É o caso, por exemplo, da propaganda indireta, a qual foi definida como sendo “aquela que, sem mencionar o nome dos produtos, utiliza marcas, símbolos, designações e/ou indicações capaz de identificá-los e/ou que cita a existência de algum tipo de tratamento para uma condição específica de saúde”, que foi definitivamente proibida pela ANVISA.
Parece que, em relação à última espécie de propaganda tida como indireta, errou a ANVISA ao negar aos pacientes sequer o conhecimento da existência de um tratamento para sua enfermidade.
Publicidade que visa a conscientizar a população acerca de enfermidades, divulgando hábitos de higiene, alimentação, da necessidade de consulta a médicos e da existência de tratamentos para enfermidades que a afligem não traz nenhuma das conseqüências que a nova regulamentação objetiva evitar, não devendo ser caracterizada como “publicidade indireta”.
Muitas pessoas sofrem de problemas de saúde crônicos e, por já conviverem com os mesmos há anos, já não consultam seus médicos sobre as novidades para seu tratamento. Para essas pessoas, a divulgação da existência de um novo tipo de tratamento, sem mencioná-lo, para se evitar a automedicação, e o alerta de que devem buscar orientação médica para ter acesso ao novo tratamento, somente trará ganhos à sua saúde.
Há também pessoas que sequer sabem que estão doentes e, logo, deixam de buscar o tratamento adequado para suas enfermidades. Também a tal parcela da população campanhas de conscientização haveriam de trazer benefícios, especialmente em se considerando a pouca divulgação de dados sobre algumas doenças por parte do Governo, que informa apenas sobre aquelas de maior incidência. Frise-se, por óbvio, que, em qualquer caso, nas campanhas de conscientização deveria constar expressamente a necessidade de consulta a médicos.

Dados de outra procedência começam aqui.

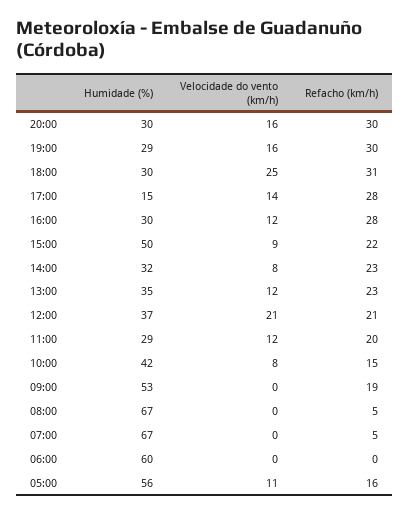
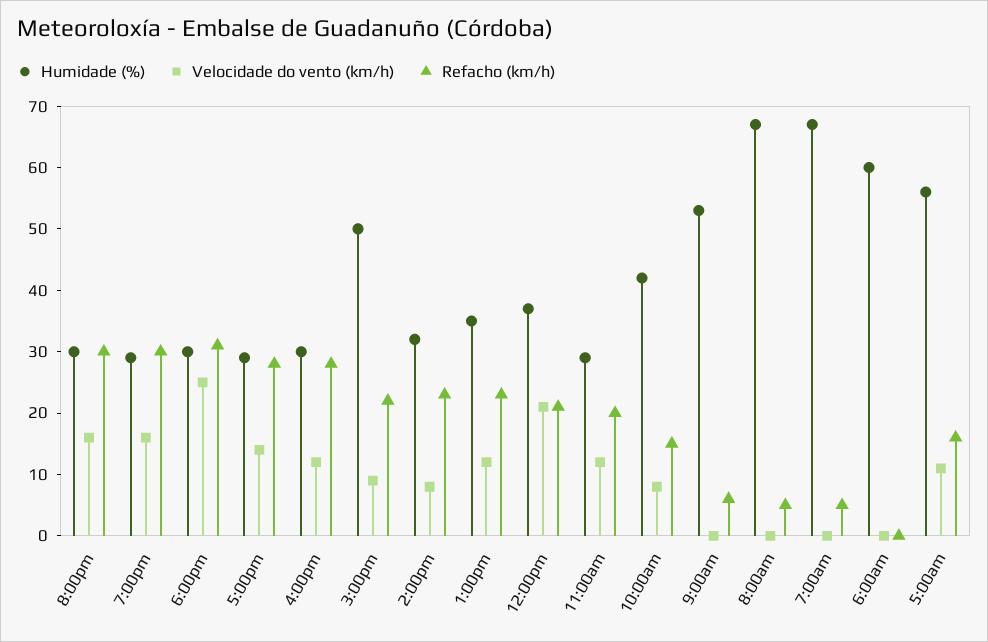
Humidade (%), 17:00: 15 -> 30
Refacho (km/h), 09:00: 19 -> 5

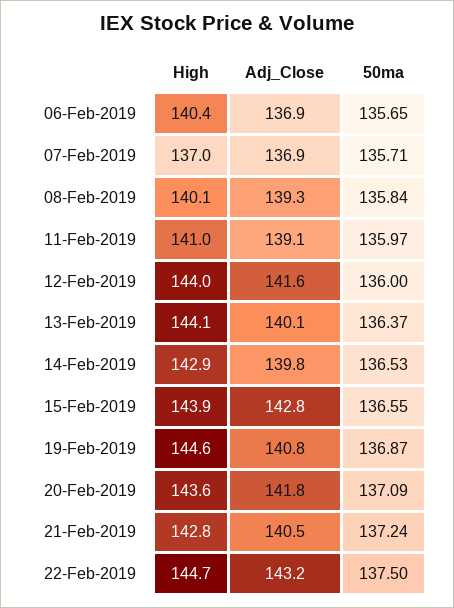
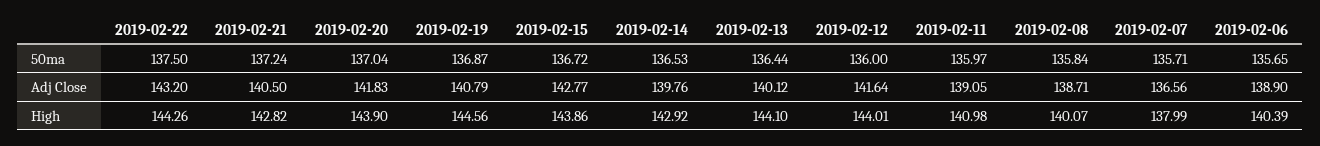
Adj_Close, 06-Feb-2019: 136.9 -> 138.9
High, 07-Feb-2019: 137 -> 137.99
Adj_Close, 07-Feb-2019: 136.9 -> 136.56
Adj_Close, 08-Feb-2019: 139.3 -> 138.71
50ma, 13-Feb-2019: 136.37 -> 136.44
50ma, 15-Feb-2019: 136.55 -> 136.72
High, 20-Feb-2019: 143.6 -> 143.9
50ma, 20-Feb-2019: 137.09 -> 137.04
High, 22-Feb-2019: 144.7 -> 144.26

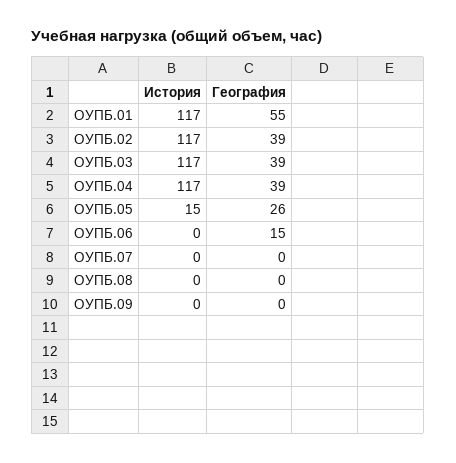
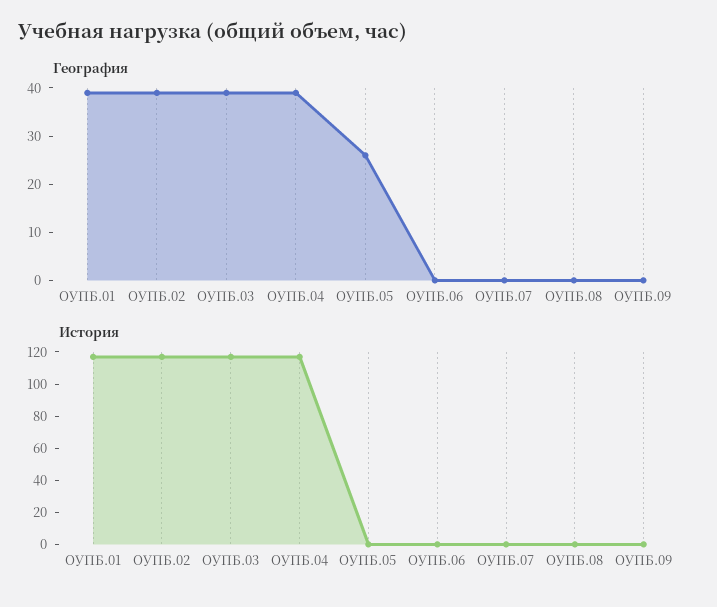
География, ОУПБ.01: 55 -> 40
История, ОУПБ.05: 15 -> 0
География, ОУПБ.06: 15 -> 0

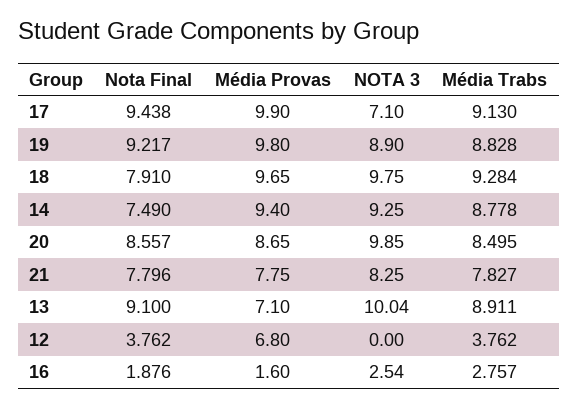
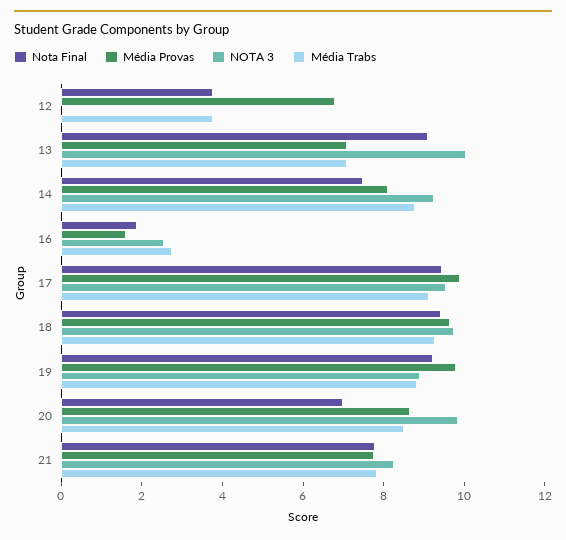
NOTA 3, 17: 7.1 -> 9.5
Nota Final, 18: 7.91 -> 9.5
Média Provas, 14: 9.4 -> 8
Nota Final, 20: 8.557 -> 7
Média Trabs, 13: 8.911 -> 7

Por outro lado, muitas das medidas impostas pela ANVISA na Resolução RDC 96/2008 evidenciam a fragilidade da estrutura da agência, que conferiu à propaganda de medicamentos uma importância essencial na questão da automedicação, mas deixa a desejar onde realmente se verifica o problema: na fiscalização da venda de medicamentos ao consumidor.
Assim sendo, mediante a edição da Resolução RDC 96/2008, a ANVISA já atribuiu à indústria farmacêutica, assim como às farmácias e drogarias suas responsabilidades na propaganda de medicamentos, cabendo, agora, assumir também sua parcela de responsabilidade para o combate à automedicação e ao uso irracional de medicamentos.

Artigo publicado na Revista Up-pharma. Ano 31, n. 110 – Mar/Abr de 2009.